Entre deux sanglots il arrive à bafouiller :
«Elio. J'ai froid.»
Puis il recommence à pleurer. Il me montre tout de même la falaise de son petit doigt. Je m'y précipite et je le vois. Aaron est étendu sur une corniche, un peu de sang coule de sa tempe jusqu'à son menton. Heureusement j'ai pris mon talkie-walkie et une corde. Je le porte à ma bouche et dis précipitamment :
«Je les ai retrouvés. Elio a froid mais il va bien. Aaron est tombé d'une falaise mais a atterri sur une corniche. Il saigne un peu et il semble inconscient.» Je croise les doigts pour que quelqu'un entende mon appel.
J'attache Missile à un arbre, j'enlève ma veste et la donne à Elio. J'entoure ma corde autour d'un arbre. Je fais un nœud autour de mon ventre, me penche au bord de la falaise et jette un dernier coup d'œil à Elio. Il s'accroche au cou de Missile et s'enroule dans ma veste comme dans une couette. Je prends mon courage à deux mains et saute dans le vide.
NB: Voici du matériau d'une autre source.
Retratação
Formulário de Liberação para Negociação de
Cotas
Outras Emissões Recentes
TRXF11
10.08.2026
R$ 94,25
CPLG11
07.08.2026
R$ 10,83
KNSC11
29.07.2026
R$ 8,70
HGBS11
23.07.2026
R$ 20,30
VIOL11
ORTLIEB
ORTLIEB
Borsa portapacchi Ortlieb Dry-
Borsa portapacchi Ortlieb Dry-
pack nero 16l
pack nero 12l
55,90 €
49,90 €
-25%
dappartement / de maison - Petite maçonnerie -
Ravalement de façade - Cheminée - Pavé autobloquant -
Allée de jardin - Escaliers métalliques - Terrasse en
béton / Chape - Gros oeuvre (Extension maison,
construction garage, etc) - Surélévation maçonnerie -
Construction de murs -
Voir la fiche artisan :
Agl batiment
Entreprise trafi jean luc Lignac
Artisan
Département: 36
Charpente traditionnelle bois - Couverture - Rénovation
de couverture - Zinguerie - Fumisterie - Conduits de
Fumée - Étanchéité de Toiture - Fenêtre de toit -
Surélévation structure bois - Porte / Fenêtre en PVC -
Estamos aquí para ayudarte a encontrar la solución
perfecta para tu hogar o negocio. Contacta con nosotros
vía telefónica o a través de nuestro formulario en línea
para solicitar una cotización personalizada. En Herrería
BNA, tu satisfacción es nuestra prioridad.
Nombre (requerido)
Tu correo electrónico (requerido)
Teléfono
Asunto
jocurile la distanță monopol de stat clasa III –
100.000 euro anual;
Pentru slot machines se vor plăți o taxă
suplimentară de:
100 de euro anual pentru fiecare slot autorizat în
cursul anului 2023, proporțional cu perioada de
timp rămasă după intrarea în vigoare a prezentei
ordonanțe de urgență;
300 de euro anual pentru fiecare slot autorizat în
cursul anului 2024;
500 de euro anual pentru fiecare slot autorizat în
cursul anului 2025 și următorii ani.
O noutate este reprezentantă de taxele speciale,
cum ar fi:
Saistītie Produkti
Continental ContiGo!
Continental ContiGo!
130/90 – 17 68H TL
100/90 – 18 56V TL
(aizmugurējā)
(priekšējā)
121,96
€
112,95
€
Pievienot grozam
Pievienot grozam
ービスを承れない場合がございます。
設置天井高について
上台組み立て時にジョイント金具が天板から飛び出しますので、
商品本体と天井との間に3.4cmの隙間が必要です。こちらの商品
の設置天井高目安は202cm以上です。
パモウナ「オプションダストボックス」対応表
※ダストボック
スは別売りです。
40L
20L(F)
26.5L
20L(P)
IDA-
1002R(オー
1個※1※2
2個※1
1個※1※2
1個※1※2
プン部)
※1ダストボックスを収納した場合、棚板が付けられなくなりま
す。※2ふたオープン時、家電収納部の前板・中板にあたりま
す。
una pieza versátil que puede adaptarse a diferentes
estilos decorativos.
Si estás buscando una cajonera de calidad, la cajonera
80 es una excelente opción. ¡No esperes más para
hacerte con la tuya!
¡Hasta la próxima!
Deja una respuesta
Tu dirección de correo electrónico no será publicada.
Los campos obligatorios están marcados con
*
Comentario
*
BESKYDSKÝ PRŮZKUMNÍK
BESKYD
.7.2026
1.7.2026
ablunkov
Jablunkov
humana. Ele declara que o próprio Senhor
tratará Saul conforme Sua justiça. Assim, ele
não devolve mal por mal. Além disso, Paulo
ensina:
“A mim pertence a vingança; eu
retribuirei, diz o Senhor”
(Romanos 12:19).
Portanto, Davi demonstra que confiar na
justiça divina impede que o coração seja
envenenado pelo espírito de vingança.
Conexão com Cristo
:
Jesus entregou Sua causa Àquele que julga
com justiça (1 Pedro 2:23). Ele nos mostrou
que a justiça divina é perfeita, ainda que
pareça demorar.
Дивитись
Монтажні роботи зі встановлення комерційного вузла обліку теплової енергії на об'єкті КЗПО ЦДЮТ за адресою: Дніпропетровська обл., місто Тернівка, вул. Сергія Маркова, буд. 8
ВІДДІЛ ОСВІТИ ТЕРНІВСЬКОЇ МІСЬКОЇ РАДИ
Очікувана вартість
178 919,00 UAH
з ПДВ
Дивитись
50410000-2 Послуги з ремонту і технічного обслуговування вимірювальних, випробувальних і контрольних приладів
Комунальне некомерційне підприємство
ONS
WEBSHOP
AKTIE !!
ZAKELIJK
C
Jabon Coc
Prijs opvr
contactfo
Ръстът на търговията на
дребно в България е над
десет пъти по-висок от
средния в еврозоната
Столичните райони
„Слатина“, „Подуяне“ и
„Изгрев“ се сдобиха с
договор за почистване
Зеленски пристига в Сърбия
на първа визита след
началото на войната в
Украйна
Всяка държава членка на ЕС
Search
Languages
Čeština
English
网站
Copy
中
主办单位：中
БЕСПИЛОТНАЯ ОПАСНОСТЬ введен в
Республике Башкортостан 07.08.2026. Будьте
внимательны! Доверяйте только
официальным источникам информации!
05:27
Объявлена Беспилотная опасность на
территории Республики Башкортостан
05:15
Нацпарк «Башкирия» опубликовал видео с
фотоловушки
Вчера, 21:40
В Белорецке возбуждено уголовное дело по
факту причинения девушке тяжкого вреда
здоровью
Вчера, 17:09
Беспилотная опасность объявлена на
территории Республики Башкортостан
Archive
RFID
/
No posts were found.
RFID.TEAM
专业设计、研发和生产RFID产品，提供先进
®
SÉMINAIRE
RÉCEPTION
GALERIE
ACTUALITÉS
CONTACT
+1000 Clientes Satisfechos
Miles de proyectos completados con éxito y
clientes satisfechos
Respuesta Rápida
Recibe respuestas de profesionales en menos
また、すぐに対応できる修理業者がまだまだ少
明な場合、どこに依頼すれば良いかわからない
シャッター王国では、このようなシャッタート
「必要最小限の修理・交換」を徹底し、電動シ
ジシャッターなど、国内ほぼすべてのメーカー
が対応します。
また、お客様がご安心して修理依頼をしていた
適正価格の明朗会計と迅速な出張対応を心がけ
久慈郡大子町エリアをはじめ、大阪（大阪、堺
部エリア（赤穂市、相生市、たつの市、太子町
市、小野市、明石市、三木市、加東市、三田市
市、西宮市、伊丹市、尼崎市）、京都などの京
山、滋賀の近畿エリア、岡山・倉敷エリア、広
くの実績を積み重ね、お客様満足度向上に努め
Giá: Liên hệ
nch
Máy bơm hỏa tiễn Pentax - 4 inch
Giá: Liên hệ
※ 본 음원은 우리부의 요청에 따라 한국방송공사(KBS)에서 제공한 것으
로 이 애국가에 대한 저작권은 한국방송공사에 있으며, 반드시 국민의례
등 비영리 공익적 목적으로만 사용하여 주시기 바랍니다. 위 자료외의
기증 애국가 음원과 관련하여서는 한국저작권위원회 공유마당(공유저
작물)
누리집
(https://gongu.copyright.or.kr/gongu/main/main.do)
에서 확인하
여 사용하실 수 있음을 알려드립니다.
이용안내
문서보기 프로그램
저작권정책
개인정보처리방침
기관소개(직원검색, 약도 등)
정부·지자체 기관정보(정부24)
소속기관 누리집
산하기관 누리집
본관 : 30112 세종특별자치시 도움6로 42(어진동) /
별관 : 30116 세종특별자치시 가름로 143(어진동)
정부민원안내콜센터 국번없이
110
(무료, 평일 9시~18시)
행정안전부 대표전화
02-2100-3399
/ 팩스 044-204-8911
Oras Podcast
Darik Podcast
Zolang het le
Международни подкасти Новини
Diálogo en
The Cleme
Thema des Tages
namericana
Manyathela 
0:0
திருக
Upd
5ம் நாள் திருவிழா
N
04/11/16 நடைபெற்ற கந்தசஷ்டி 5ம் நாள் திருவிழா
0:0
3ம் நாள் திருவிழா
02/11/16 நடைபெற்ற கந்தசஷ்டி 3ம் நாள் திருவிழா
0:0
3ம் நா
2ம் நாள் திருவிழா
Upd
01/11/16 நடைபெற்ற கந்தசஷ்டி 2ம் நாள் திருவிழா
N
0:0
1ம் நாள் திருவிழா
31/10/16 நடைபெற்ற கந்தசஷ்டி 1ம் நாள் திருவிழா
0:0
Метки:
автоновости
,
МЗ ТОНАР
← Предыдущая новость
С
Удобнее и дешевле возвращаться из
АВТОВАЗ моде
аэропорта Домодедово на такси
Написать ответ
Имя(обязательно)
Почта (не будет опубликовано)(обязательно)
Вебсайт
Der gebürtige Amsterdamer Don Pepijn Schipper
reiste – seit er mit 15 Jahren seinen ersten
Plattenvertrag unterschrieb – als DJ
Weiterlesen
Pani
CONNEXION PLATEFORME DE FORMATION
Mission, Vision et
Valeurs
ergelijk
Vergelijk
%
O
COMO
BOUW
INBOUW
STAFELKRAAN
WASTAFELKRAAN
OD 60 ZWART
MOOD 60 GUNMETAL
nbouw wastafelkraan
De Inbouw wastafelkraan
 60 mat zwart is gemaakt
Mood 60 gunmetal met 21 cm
Je fais plusieurs bonds successifs avant d'atterrir aux côtés d'Aaron. Je le prends dans mes bras, le sécurise avec un morceau de corde, et commence tant bien que mal à le porter jusqu'au sommet de la falaise.
Au moment où je le pose délicatement au sol un cri de soulagement se fait entendre et leur mère arrive en courant. Mon appel a été entendu. Sans ses larmes, je reconnais enfin la femme.
C'est elle qui m'a permis d'adopter Missile au refuge. Elle m'a aussi reconnue car elle me dit :
«Cette adoption n'a pas été vaine. Missile et vous avez sauvé mes fils, un grand merci».